Supplied material

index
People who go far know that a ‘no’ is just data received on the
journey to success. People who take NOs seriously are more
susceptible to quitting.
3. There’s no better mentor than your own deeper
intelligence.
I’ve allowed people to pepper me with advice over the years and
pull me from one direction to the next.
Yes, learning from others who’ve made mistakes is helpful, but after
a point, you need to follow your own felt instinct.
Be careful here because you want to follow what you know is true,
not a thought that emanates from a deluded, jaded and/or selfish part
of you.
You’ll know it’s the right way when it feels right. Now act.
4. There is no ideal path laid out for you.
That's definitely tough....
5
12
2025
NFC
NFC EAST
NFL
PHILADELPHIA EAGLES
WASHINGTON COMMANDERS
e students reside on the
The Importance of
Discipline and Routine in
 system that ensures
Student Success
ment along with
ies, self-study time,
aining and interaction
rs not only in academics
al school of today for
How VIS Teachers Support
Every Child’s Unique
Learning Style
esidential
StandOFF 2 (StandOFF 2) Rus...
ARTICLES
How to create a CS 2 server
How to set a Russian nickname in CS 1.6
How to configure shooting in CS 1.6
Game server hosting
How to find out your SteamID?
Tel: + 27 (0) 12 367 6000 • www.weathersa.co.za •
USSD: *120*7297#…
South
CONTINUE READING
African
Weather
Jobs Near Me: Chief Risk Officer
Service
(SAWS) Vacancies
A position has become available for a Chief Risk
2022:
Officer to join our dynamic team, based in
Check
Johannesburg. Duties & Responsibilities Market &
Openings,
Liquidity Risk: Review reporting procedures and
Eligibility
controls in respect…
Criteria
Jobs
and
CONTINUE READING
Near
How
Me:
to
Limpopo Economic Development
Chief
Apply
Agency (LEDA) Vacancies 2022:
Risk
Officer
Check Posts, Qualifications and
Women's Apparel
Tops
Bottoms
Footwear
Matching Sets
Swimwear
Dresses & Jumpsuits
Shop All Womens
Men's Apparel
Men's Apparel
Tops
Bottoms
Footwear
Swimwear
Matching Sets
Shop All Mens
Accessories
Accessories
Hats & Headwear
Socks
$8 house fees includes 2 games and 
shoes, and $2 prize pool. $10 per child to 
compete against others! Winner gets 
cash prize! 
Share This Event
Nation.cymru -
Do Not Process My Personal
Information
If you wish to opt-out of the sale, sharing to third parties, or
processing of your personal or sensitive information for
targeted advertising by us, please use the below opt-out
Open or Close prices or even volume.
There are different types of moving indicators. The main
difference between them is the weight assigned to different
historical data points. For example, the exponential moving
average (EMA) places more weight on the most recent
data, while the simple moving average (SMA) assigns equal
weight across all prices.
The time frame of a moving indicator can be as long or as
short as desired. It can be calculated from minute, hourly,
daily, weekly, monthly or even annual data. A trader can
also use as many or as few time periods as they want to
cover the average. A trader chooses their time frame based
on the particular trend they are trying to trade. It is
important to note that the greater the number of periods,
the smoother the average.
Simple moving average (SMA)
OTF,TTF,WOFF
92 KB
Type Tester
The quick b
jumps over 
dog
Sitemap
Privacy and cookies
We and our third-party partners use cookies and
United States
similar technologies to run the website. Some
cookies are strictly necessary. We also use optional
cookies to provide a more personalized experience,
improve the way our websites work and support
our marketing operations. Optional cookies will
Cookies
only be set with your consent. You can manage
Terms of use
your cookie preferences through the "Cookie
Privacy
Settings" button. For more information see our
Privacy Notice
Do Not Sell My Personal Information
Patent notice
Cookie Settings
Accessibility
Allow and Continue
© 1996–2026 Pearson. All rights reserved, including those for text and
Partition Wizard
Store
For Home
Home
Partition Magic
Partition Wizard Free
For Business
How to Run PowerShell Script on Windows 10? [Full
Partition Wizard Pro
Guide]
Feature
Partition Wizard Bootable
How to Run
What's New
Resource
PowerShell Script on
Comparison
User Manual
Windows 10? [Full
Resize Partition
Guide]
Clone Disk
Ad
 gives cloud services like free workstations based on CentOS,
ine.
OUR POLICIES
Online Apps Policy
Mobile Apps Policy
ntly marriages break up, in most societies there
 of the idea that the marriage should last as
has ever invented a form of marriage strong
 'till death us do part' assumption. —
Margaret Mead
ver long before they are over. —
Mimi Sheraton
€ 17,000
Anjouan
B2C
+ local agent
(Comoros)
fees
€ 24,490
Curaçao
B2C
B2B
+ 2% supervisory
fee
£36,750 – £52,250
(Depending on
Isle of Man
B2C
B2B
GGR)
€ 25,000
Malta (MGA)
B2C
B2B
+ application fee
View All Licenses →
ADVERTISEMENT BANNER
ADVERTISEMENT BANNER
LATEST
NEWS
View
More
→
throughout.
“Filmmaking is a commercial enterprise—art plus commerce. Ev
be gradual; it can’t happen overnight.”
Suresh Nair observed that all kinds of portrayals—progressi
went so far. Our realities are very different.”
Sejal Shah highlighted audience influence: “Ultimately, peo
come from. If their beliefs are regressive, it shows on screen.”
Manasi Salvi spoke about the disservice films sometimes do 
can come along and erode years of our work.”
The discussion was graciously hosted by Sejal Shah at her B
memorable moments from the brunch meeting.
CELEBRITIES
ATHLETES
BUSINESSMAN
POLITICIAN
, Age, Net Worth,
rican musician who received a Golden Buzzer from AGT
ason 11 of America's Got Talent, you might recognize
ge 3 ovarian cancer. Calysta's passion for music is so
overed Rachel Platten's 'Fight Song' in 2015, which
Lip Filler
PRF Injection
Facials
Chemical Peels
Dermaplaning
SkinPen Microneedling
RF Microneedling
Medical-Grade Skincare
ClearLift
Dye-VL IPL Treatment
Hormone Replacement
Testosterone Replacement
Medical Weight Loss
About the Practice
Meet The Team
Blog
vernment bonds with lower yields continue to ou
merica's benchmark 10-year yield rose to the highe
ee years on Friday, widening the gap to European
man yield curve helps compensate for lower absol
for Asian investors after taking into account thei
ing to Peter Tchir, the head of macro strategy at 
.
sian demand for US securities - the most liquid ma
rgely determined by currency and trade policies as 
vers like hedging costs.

Request
What is needed is an exact copy of the lines above, from the one containing "Liquidity Risk: Review" through the one containing "shoes, and $2 prize pool. $10 per child to", with nothing added.

Output below
Liquidity Risk: Review reporting procedures and
Eligibility
controls in respect…
Criteria
Jobs
and
CONTINUE READING
Near
How
Me:
to
Limpopo Economic Development
Chief
Apply
Agency (LEDA) Vacancies 2022:
Risk
Officer
Check Posts, Qualifications and
Women's Apparel
Tops
Bottoms
Footwear
Matching Sets
Swimwear
Dresses & Jumpsuits
Shop All Womens
Men's Apparel
Men's Apparel
Tops
Bottoms
Footwear
Swimwear
Matching Sets
Shop All Mens
Accessories
Accessories
Hats & Headwear
Socks
$8 house fees includes 2 games and 
shoes, and $2 prize pool. $10 per child to 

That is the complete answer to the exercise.